• [TASK OBJECTIVE] Your answer should hold exactly the lines below from the line with "For the proposed" through the line with "Δe<sub>1</sub>)(−Δu<sub>1</sub> + Δu<sub>3</sub>)", both included, and no pictures at all.

*** DATA Section Begins ***

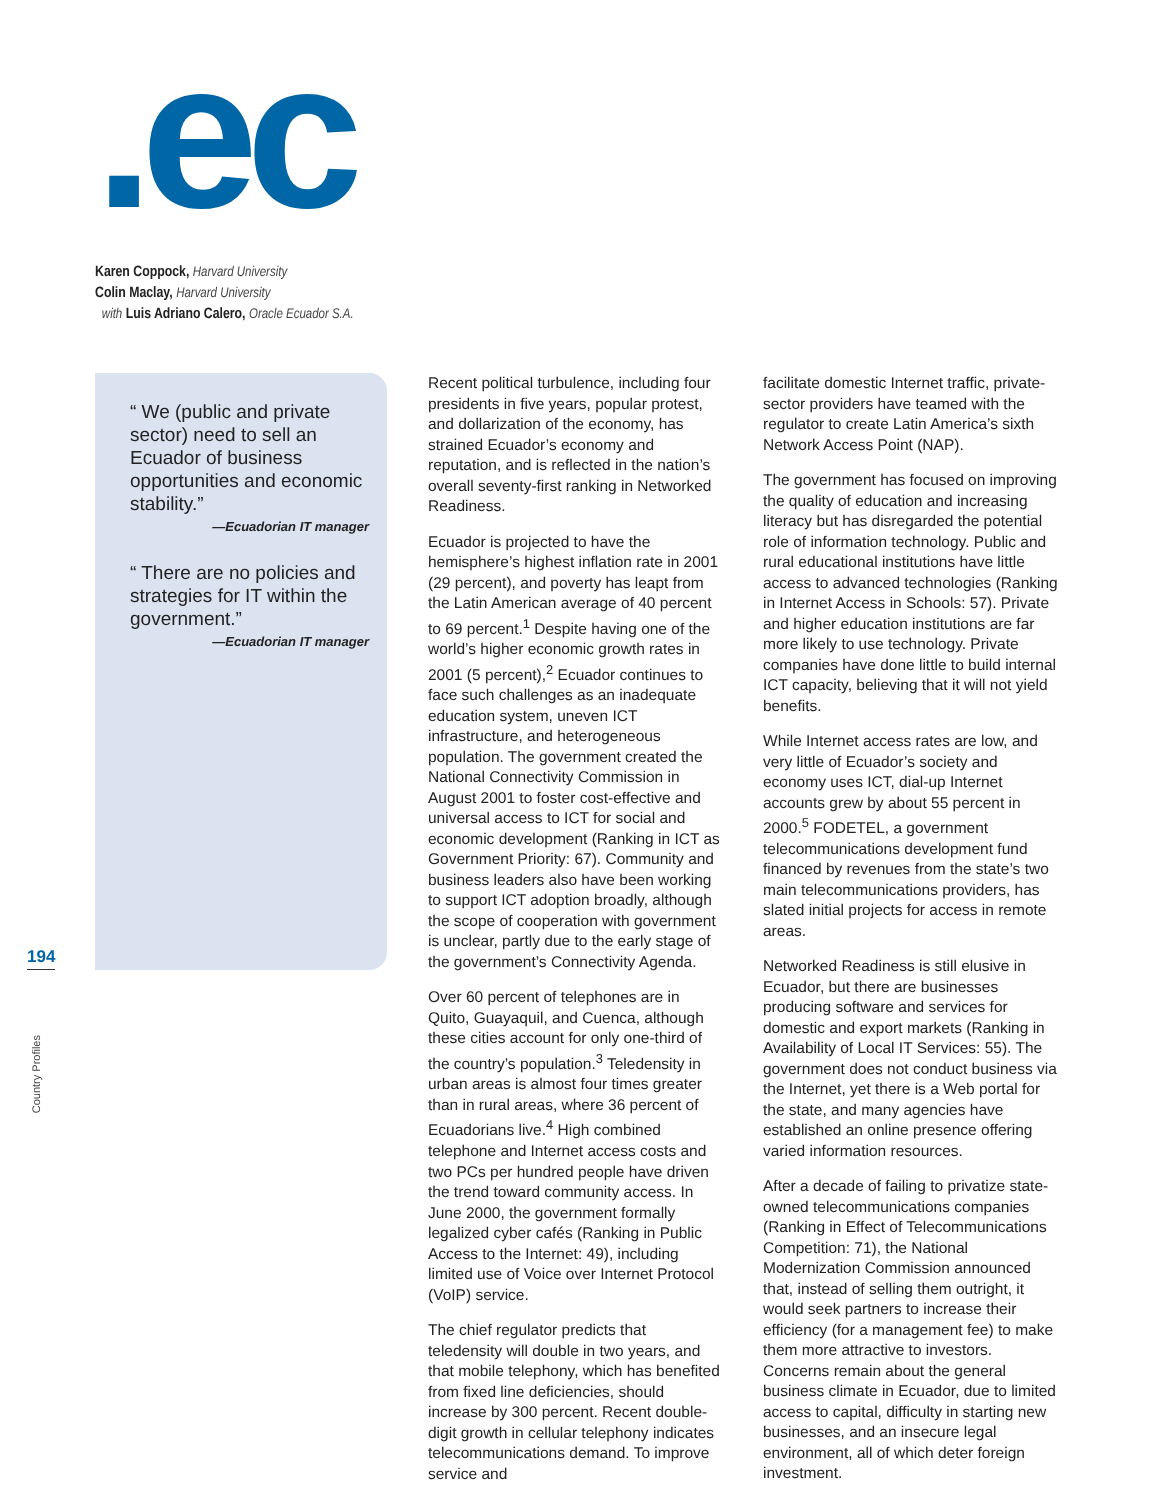.ec
Karen Coppock, Harvard University
Colin Maclay, Harvard University
with Luis Adriano Calero, Oracle Ecuador S.A.
“ We (public and private sector) need to sell an Ecuador of business opportunities and economic stability.”
—Ecuadorian IT manager
“ There are no policies and strategies for IT within the government.”
—Ecuadorian IT manager
Recent political turbulence, including four presidents in five years, popular protest, and dollarization of the economy, has strained Ecuador’s economy and reputation, and is reflected in the nation’s overall seventy-first ranking in Networked Readiness.
Ecuador is projected to have the hemisphere’s highest inflation rate in 2001 (29 percent), and poverty has leapt from the Latin American average of 40 percent to 69 percent.<sup>1</sup> Despite having one of the world’s higher economic growth rates in 2001 (5 percent),<sup>2</sup> Ecuador continues to face such challenges as an inadequate education system, uneven ICT infrastructure, and heterogeneous population. The government created the National Connectivity Commission in August 2001 to foster cost-effective and universal access to ICT for social and economic development (Ranking in ICT as Government Priority: 67). Community and business leaders also have been working to support ICT adoption broadly, although the scope of cooperation with government is unclear, partly due to the early stage of the government’s Connectivity Agenda.
Over 60 percent of telephones are in Quito, Guayaquil, and Cuenca, although these cities account for only one-third of the country’s population.<sup>3</sup> Teledensity in urban areas is almost four times greater than in rural areas, where 36 percent of Ecuadorians live.<sup>4</sup> High combined telephone and Internet access costs and two PCs per hundred people have driven the trend toward community access. In June 2000, the government formally legalized cyber cafés (Ranking in Public Access to the Internet: 49), including limited use of Voice over Internet Protocol (VoIP) service.
The chief regulator predicts that teledensity will double in two years, and that mobile telephony, which has benefited from fixed line deficiencies, should increase by 300 percent. Recent double-digit growth in cellular telephony indicates telecommunications demand. To improve service and
facilitate domestic Internet traffic, private-sector providers have teamed with the regulator to create Latin America’s sixth Network Access Point (NAP).
The government has focused on improving the quality of education and increasing literacy but has disregarded the potential role of information technology. Public and rural educational institutions have little access to advanced technologies (Ranking in Internet Access in Schools: 57). Private and higher education institutions are far more likely to use technology. Private companies have done little to build internal ICT capacity, believing that it will not yield benefits.
While Internet access rates are low, and very little of Ecuador’s society and economy uses ICT, dial-up Internet accounts grew by about 55 percent in 2000.<sup>5</sup> FODETEL, a government telecommunications development fund financed by revenues from the state’s two main telecommunications providers, has slated initial projects for access in remote areas.
Networked Readiness is still elusive in Ecuador, but there are businesses producing software and services for domestic and export markets (Ranking in Availability of Local IT Services: 55). The government does not conduct business via the Internet, yet there is a Web portal for the state, and many agencies have established an online presence offering varied information resources.
After a decade of failing to privatize state-owned telecommunications companies (Ranking in Effect of Telecommunications Competition: 71), the National Modernization Commission announced that, instead of selling them outright, it would seek partners to increase their efficiency (for a management fee) to make them more attractive to investors. Concerns remain about the general business climate in Ecuador, due to limited access to capital, difficulty in starting new businesses, and an insecure legal environment, all of which deter foreign investment.
194
Country Profiles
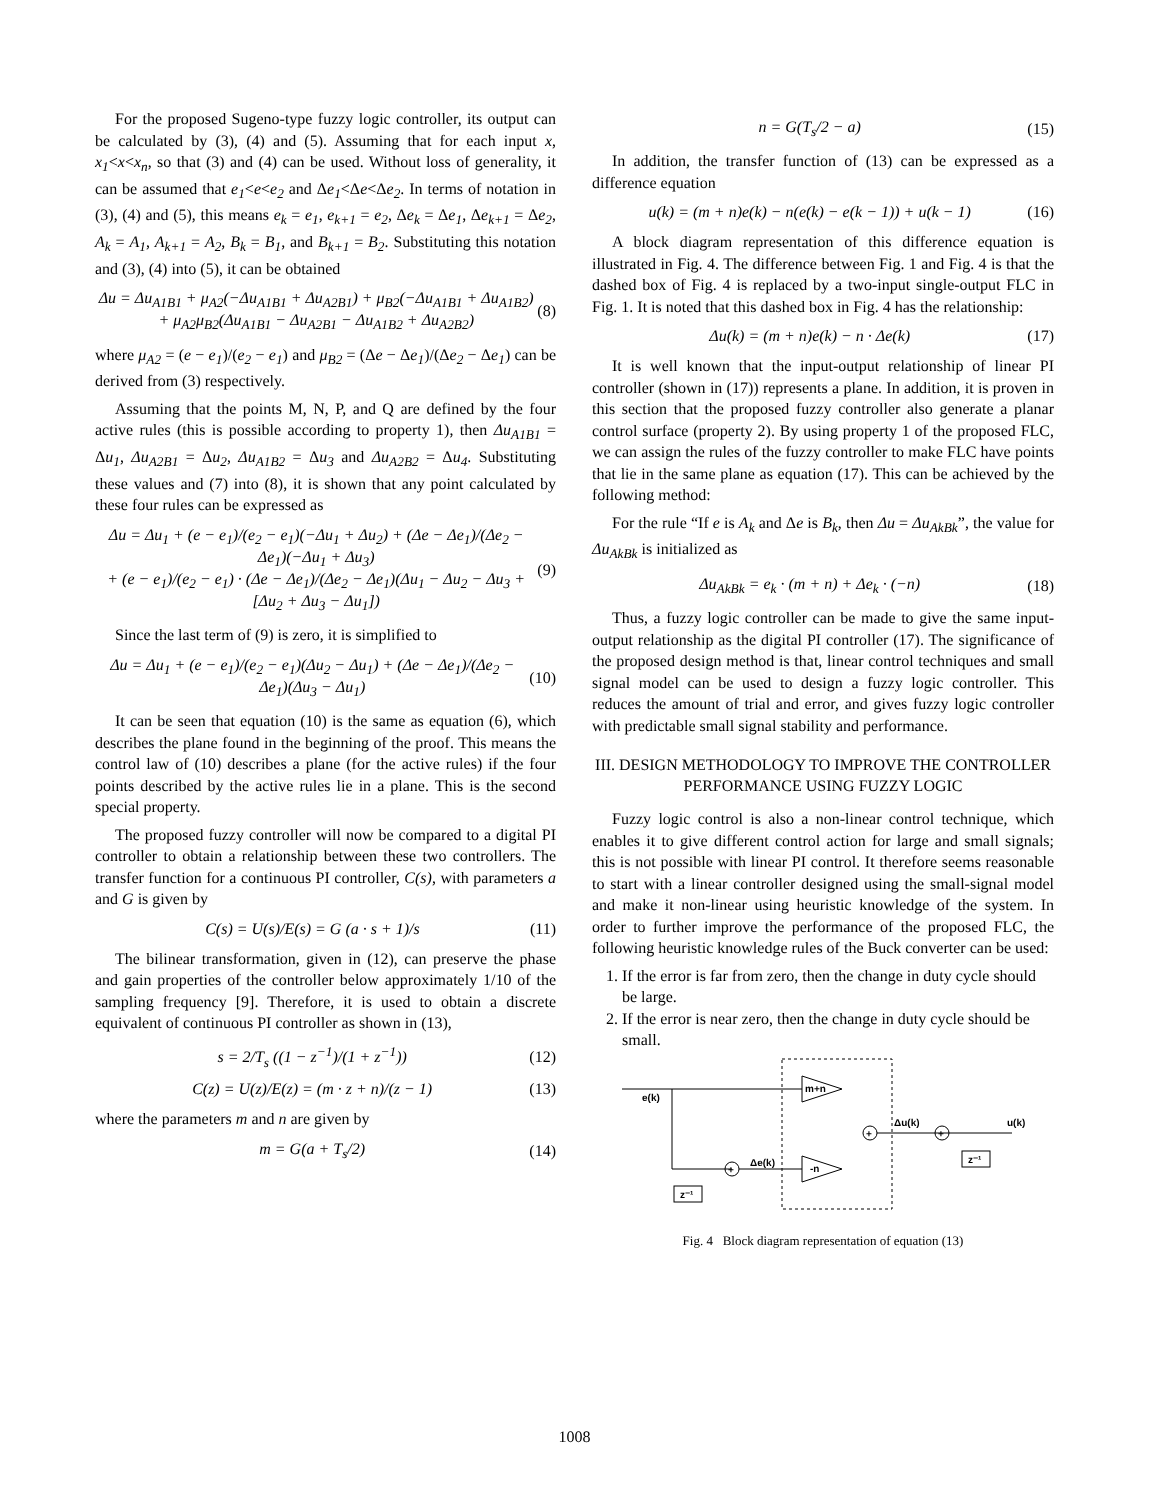For the proposed Sugeno-type fuzzy logic controller, its output can be calculated by (3), (4) and (5). Assuming that for each input x, x<sub>1</sub><x<x<sub>n</sub>, so that (3) and (4) can be used. Without loss of generality, it can be assumed that e<sub>1</sub><e<e<sub>2</sub> and Δe<sub>1</sub><Δe<Δe<sub>2</sub>. In terms of notation in (3), (4) and (5), this means e<sub>k</sub> = e<sub>1</sub>, e<sub>k+1</sub> = e<sub>2</sub>, Δe<sub>k</sub> = Δe<sub>1</sub>, Δe<sub>k+1</sub> = Δe<sub>2</sub>, A<sub>k</sub> = A<sub>1</sub>, A<sub>k+1</sub> = A<sub>2</sub>, B<sub>k</sub> = B<sub>1</sub>, and B<sub>k+1</sub> = B<sub>2</sub>. Substituting this notation and (3), (4) into (5), it can be obtained
Δu = Δu<sub>A1B1</sub> + μ<sub>A2</sub>(−Δu<sub>A1B1</sub> + Δu<sub>A2B1</sub>) + μ<sub>B2</sub>(−Δu<sub>A1B1</sub> + Δu<sub>A1B2</sub>)
+ μ<sub>A2</sub>μ<sub>B2</sub>(Δu<sub>A1B1</sub> − Δu<sub>A2B1</sub> − Δu<sub>A1B2</sub> + Δu<sub>A2B2</sub>) (8)
where μ<sub>A2</sub> = (e − e<sub>1</sub>)/(e<sub>2</sub> − e<sub>1</sub>) and μ<sub>B2</sub> = (Δe − Δe<sub>1</sub>)/(Δe<sub>2</sub> − Δe<sub>1</sub>) can be derived from (3) respectively.
Assuming that the points M, N, P, and Q are defined by the four active rules (this is possible according to property 1), then Δu<sub>A1B1</sub> = Δu<sub>1</sub>, Δu<sub>A2B1</sub> = Δu<sub>2</sub>, Δu<sub>A1B2</sub> = Δu<sub>3</sub> and Δu<sub>A2B2</sub> = Δu<sub>4</sub>. Substituting these values and (7) into (8), it is shown that any point calculated by these four rules can be expressed as
Δu = Δu<sub>1</sub> + (e − e<sub>1</sub>)/(e<sub>2</sub> − e<sub>1</sub>)(−Δu<sub>1</sub> + Δu<sub>2</sub>) + (Δe − Δe<sub>1</sub>)/(Δe<sub>2</sub> − Δe<sub>1</sub>)(−Δu<sub>1</sub> + Δu<sub>3</sub>)
+ (e − e<sub>1</sub>)/(e<sub>2</sub> − e<sub>1</sub>) · (Δe − Δe<sub>1</sub>)/(Δe<sub>2</sub> − Δe<sub>1</sub>)(Δu<sub>1</sub> − Δu<sub>2</sub> − Δu<sub>3</sub> + [Δu<sub>2</sub> + Δu<sub>3</sub> − Δu<sub>1</sub>]) (9)
Since the last term of (9) is zero, it is simplified to
Δu = Δu<sub>1</sub> + (e − e<sub>1</sub>)/(e<sub>2</sub> − e<sub>1</sub>)(Δu<sub>2</sub> − Δu<sub>1</sub>) + (Δe − Δe<sub>1</sub>)/(Δe<sub>2</sub> − Δe<sub>1</sub>)(Δu<sub>3</sub> − Δu<sub>1</sub>) (10)
It can be seen that equation (10) is the same as equation (6), which describes the plane found in the beginning of the proof. This means the control law of (10) describes a plane (for the active rules) if the four points described by the active rules lie in a plane. This is the second special property.
The proposed fuzzy controller will now be compared to a digital PI controller to obtain a relationship between these two controllers. The transfer function for a continuous PI controller, C(s), with parameters a and G is given by
C(s) = U(s)/E(s) = G (a · s + 1)/s (11)
The bilinear transformation, given in (12), can preserve the phase and gain properties of the controller below approximately 1/10 of the sampling frequency [9]. Therefore, it is used to obtain a discrete equivalent of continuous PI controller as shown in (13),
s = 2/T<sub>s</sub> ((1 − z<sup>−1</sup>)/(1 + z<sup>−1</sup>)) (12)
C(z) = U(z)/E(z) = (m · z + n)/(z − 1) (13)
where the parameters m and n are given by
m = G(a + T<sub>s</sub>/2) (14)
n = G(T<sub>s</sub>/2 − a) (15)
In addition, the transfer function of (13) can be expressed as a difference equation
u(k) = (m + n)e(k) − n(e(k) − e(k − 1)) + u(k − 1) (16)
A block diagram representation of this difference equation is illustrated in Fig. 4. The difference between Fig. 1 and Fig. 4 is that the dashed box of Fig. 4 is replaced by a two-input single-output FLC in Fig. 1. It is noted that this dashed box in Fig. 4 has the relationship:
Δu(k) = (m + n)e(k) − n · Δe(k) (17)
It is well known that the input-output relationship of linear PI controller (shown in (17)) represents a plane. In addition, it is proven in this section that the proposed fuzzy controller also generate a planar control surface (property 2). By using property 1 of the proposed FLC, we can assign the rules of the fuzzy controller to make FLC have points that lie in the same plane as equation (17). This can be achieved by the following method:
For the rule “If e is A<sub>k</sub> and Δe is B<sub>k</sub>, then Δu = Δu<sub>AkBk</sub>”, the value for Δu<sub>AkBk</sub> is initialized as
Δu<sub>AkBk</sub> = e<sub>k</sub> · (m + n) + Δe<sub>k</sub> · (−n) (18)
Thus, a fuzzy logic controller can be made to give the same input-output relationship as the digital PI controller (17). The significance of the proposed design method is that, linear control techniques and small signal model can be used to design a fuzzy logic controller. This reduces the amount of trial and error, and gives fuzzy logic controller with predictable small signal stability and performance.
III. DESIGN METHODOLOGY TO IMPROVE THE CONTROLLER PERFORMANCE USING FUZZY LOGIC
Fuzzy logic control is also a non-linear control technique, which enables it to give different control action for large and small signals; this is not possible with linear PI control. It therefore seems reasonable to start with a linear controller designed using the small-signal model and make it non-linear using heuristic knowledge of the system. In order to further improve the performance of the proposed FLC, the following heuristic knowledge rules of the Buck converter can be used:
1. If the error is far from zero, then the change in duty cycle should be large.
2. If the error is near zero, then the change in duty cycle should be small.
e(k)
m+n
+
z⁻¹
Δe(k)
-n
+
Δu(k)
+
u(k)
z⁻¹
Fig. 4 Block diagram representation of equation (13)
1008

*** DATA Section Ends ***

• [EXERCISE SOLUTION]
For the proposed Sugeno-type fuzzy logic controller, its output can be calculated by (3), (4) and (5). Assuming that for each input x, x<sub>1</sub><x<x<sub>n</sub>, so that (3) and (4) can be used. Without loss of generality, it can be assumed that e<sub>1</sub><e<e<sub>2</sub> and Δe<sub>1</sub><Δe<Δe<sub>2</sub>. In terms of notation in (3), (4) and (5), this means e<sub>k</sub> = e<sub>1</sub>, e<sub>k+1</sub> = e<sub>2</sub>, Δe<sub>k</sub> = Δe<sub>1</sub>, Δe<sub>k+1</sub> = Δe<sub>2</sub>, A<sub>k</sub> = A<sub>1</sub>, A<sub>k+1</sub> = A<sub>2</sub>, B<sub>k</sub> = B<sub>1</sub>, and B<sub>k+1</sub> = B<sub>2</sub>. Substituting this notation and (3), (4) into (5), it can be obtained
Δu = Δu<sub>A1B1</sub> + μ<sub>A2</sub>(−Δu<sub>A1B1</sub> + Δu<sub>A2B1</sub>) + μ<sub>B2</sub>(−Δu<sub>A1B1</sub> + Δu<sub>A1B2</sub>)
+ μ<sub>A2</sub>μ<sub>B2</sub>(Δu<sub>A1B1</sub> − Δu<sub>A2B1</sub> − Δu<sub>A1B2</sub> + Δu<sub>A2B2</sub>) (8)
where μ<sub>A2</sub> = (e − e<sub>1</sub>)/(e<sub>2</sub> − e<sub>1</sub>) and μ<sub>B2</sub> = (Δe − Δe<sub>1</sub>)/(Δe<sub>2</sub> − Δe<sub>1</sub>) can be derived from (3) respectively.
Assuming that the points M, N, P, and Q are defined by the four active rules (this is possible according to property 1), then Δu<sub>A1B1</sub> = Δu<sub>1</sub>, Δu<sub>A2B1</sub> = Δu<sub>2</sub>, Δu<sub>A1B2</sub> = Δu<sub>3</sub> and Δu<sub>A2B2</sub> = Δu<sub>4</sub>. Substituting these values and (7) into (8), it is shown that any point calculated by these four rules can be expressed as
Δu = Δu<sub>1</sub> + (e − e<sub>1</sub>)/(e<sub>2</sub> − e<sub>1</sub>)(−Δu<sub>1</sub> + Δu<sub>2</sub>) + (Δe − Δe<sub>1</sub>)/(Δe<sub>2</sub> − Δe<sub>1</sub>)(−Δu<sub>1</sub> + Δu<sub>3</sub>)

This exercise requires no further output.